Parameters: min_freq – The minimum frequency of included words.
-
vectors_to_sentences
(vectors: typing.List[numpy.ndarray]) → typing.List[typing.List[str]]¶ Convert vectors of indexes of vocabulary items to lists of words.
Parameters: vectors – List of vectors of vocabulary indices. Returns: List of lists of words.
-
-
neuralmonkey.vocabulary.
from_bpe
(path: str, encoding: str = 'utf-8') → neuralmonkey.vocabulary.Vocabulary¶ Loads vocabulary from Byte-pair encoding merge list.
NOTE: The frequencies of words in this vocabulary are not computed from data. Instead, they correspond to the number of times the subword units occurred in the BPE merge list. This means that smaller words will tend to have larger frequencies assigned and therefore the truncation of the vocabulary can be somehow performed (but not without a great deal of thought).
Parameters: - path – File name to load the vocabulary from.
- encoding – The encoding of the merge file (defaults to UTF-8)
-
neuralmonkey.vocabulary.
from_dataset
(datasets: typing.List[neuralmonkey.dataset.Dataset], series_ids: typing.List[str], max_size: int, save_file: str = None, overwrite: bool = False, min_freq: typing.Union[int, NoneType] = None, unk_sample_prob: float = 0.5) → neuralmonkey.vocabulary.Vocabulary¶ Loads vocabulary from a dataset with an option to save it.
Parameters: - datasets – A list of datasets from which to create the vocabulary
- series_ids – A list of ids of series of the datasets that should be used producing the vocabulary
- max_size – The maximum size of the vocabulary
- save_file – A file to save the vocabulary to. If None (default), the vocabulary will not be saved.
- overwrite – Overwrite existing file.
- min_freq – Do not include words with frequency smaller than this.
- unk_sample_prob – The probability with which to sample unks out of words with frequency 1. Defaults to 0.5.
Returns: The new Vocabulary instance.
-
neuralmonkey.vocabulary.
from_file
(*args, **kwargs) → neuralmonkey.vocabulary.Vocabulary¶
-
neuralmonkey.vocabulary.
from_wordlist
(path: str, encoding: str = 'utf-8', contains_header: bool = True, contains_frequencies: bool = True) → neuralmonkey.vocabulary.Vocabulary¶ Loads vocabulary from a wordlist. The file can contain either list of words with no header.

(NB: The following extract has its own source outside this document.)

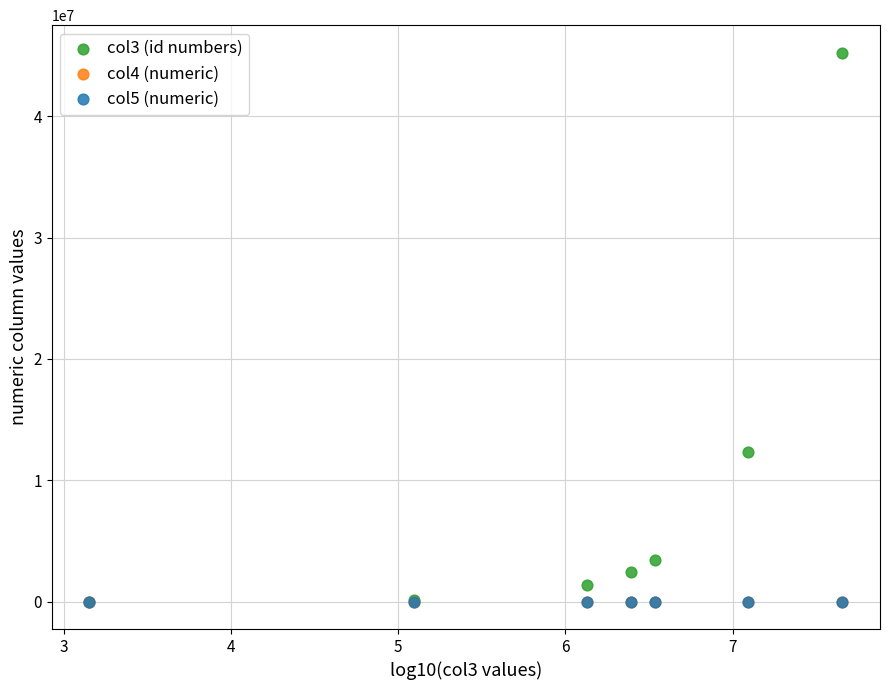

Which series reaches the maximum Y coordinate?

col3 (id numbers)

Or it can contain words and their counts separated by tab and a header on the first line.
Parameters: - path – The path to the wordlist file
- encoding – The encoding of the merge file (defaults to UTF-8)
- contains_header – if the file have a header on first line
- contains_frequencies – if the file contains frequencies in second column
Returns: The new Vocabulary instance.
-
neuralmonkey.vocabulary.
initialize_vocabulary
(directory: str, name: str, datasets: typing.List[neuralmonkey.dataset.Dataset] = None, series_ids: typing.List[str] = None, max_size: int = None) → neuralmonkey.vocabulary.Vocabulary¶ This function is supposed to initialize vocabulary when called from the configuration file. It first checks whether the vocabulary is already loaded on the provided path and if not, it tries to generate it from the provided dataset.
Parameters: - directory – Directory where the vocabulary should be stored.
- name – Name of the vocabulary which is also the name of the file it is stored it.
- datasets – A a list of datasets from which the vocabulary can be created.
- series_ids – A list of ids of series of the datasets that should be used for producing the vocabulary.
- max_size – The maximum size of the vocabulary
Returns: The new vocabulary
Module contents¶
The neuralmonkey package is the root package of this project.